Let's assume a death rate of 0.4% only [1]. In that case, we

expect 200 new deaths for every 50,000 new infections

the worst case scenario of unlimited exponentional growth suggests 2.5million infections: this would correspond to 2.5m*0.4% = 10,000 new deaths in total.

About half of the patients going to an intensive care unit will eventually die. We can thus estimate the number of intensive care patients as twice that of the deaths (0.7% [1]):

With

*every day*of 50,000 new infections, we would expect 50,000*0.7% = 350*new*intensive care patients*every day*with the exponential growth scenario (Option 1), we expect 0.7% * 2.5million = 17,500 new intensive care patients over the period of 28 days.
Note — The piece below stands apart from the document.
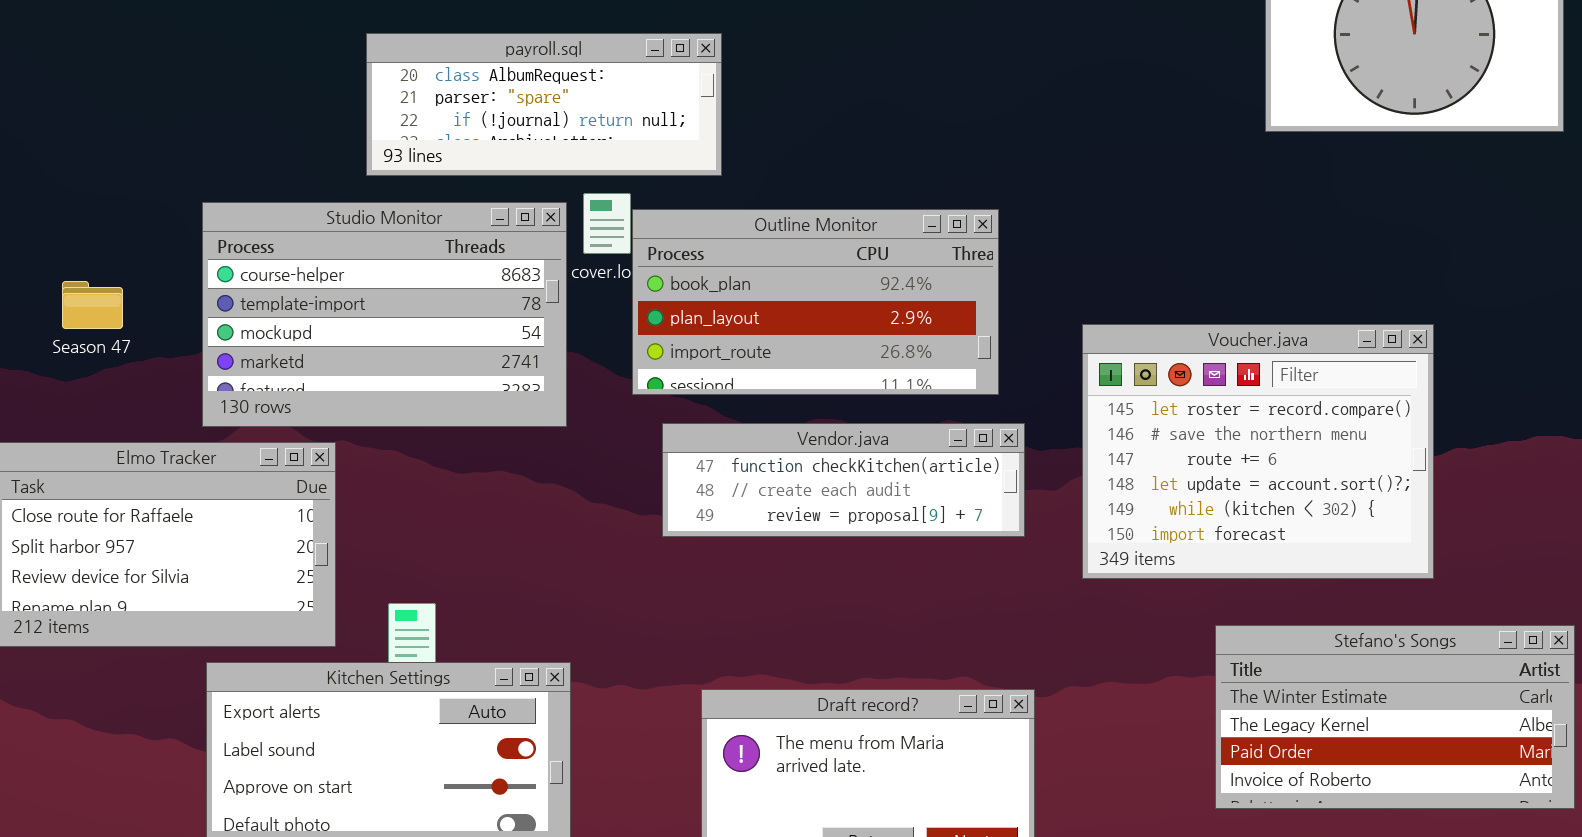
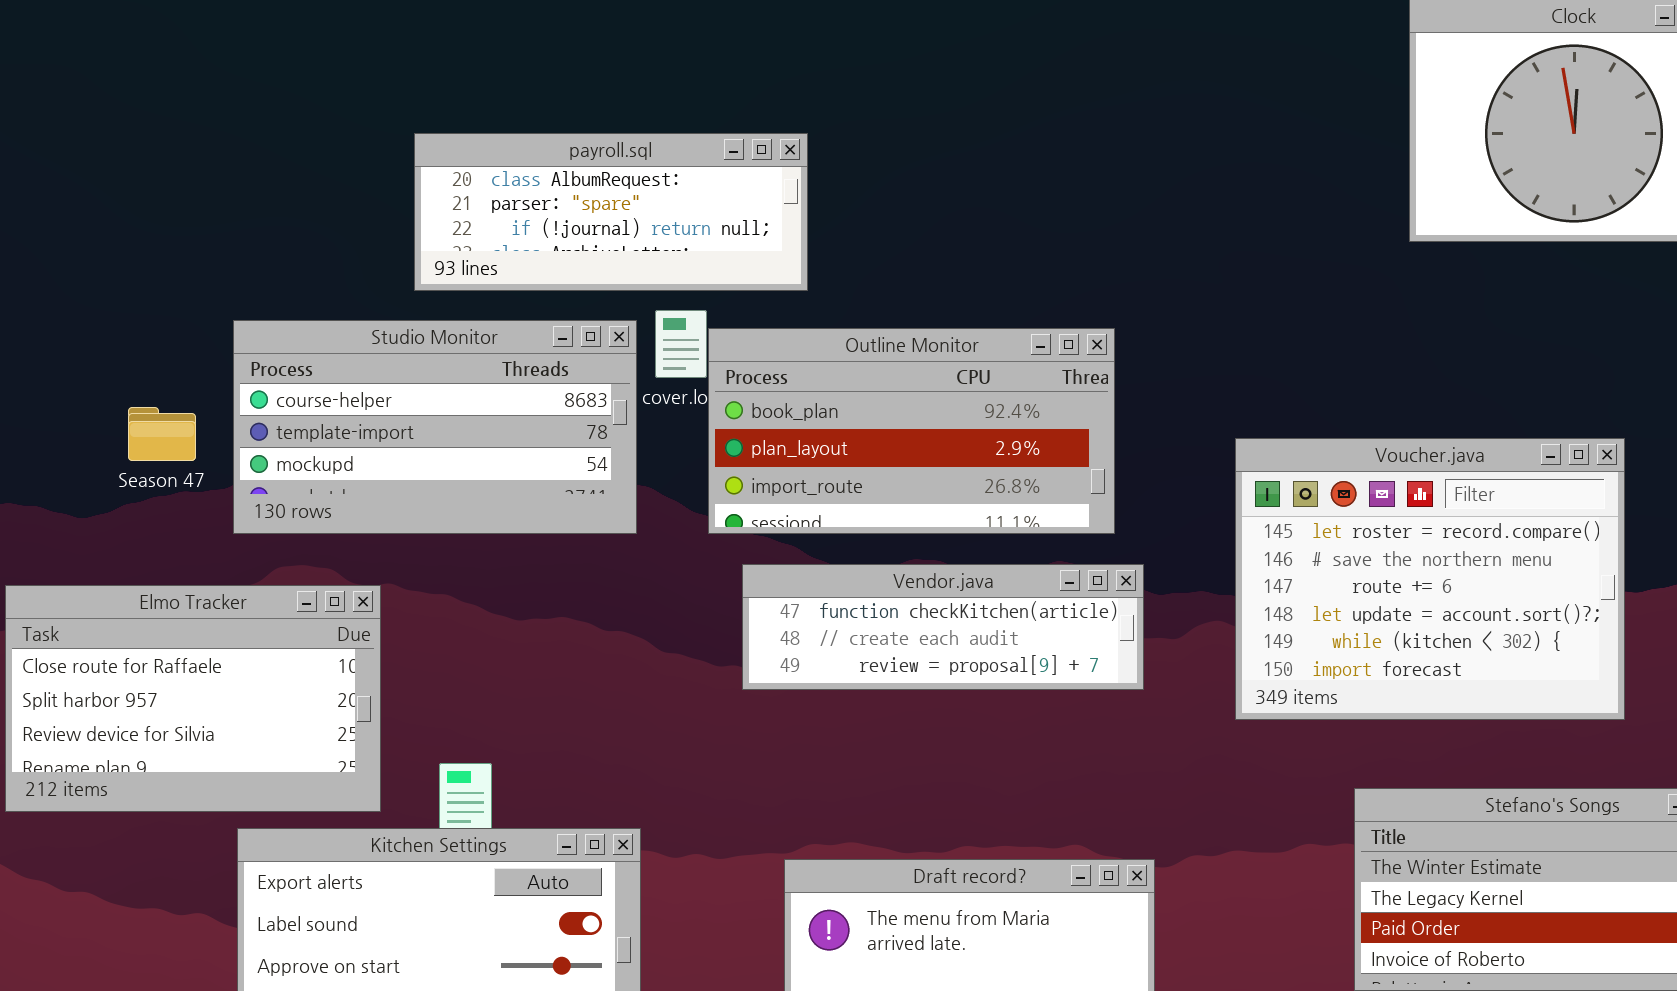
Studio Monitor: [202,202,567,427] -> [233,320,637,534], resized
Season 47: [62,281,123,329] -> [128,407,196,461], moved
Voucher.java: [1082,324,1434,579] -> [1235,438,1625,720], moved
[1] Source: Lothar Wieler, Pressekonferenz zur Corona Lage, 12 November 2021: for 50,000 new infections, expect at least 3000 hospital patients, 350 in need of intensive care, and 200 are expected to die.

## Limits of growth¶

The assumed growth assumptions are of course a huge simplification. Reasons that may slow down the growth include:

- governements imposing new restrictions
- people changing their behaviour voluntarily

The big question is if and when these (or other factors) come into play to change our path. If there is no change to behaviour, no change to environment conditions, the virus, the accuracy and completeness of the testing, then reality may well follow a path between Option 1 and 2.

Austria seems to be on a similar trajectory, but is about 3 weeks ahead of Germany. (And has just decided to have a lock down.)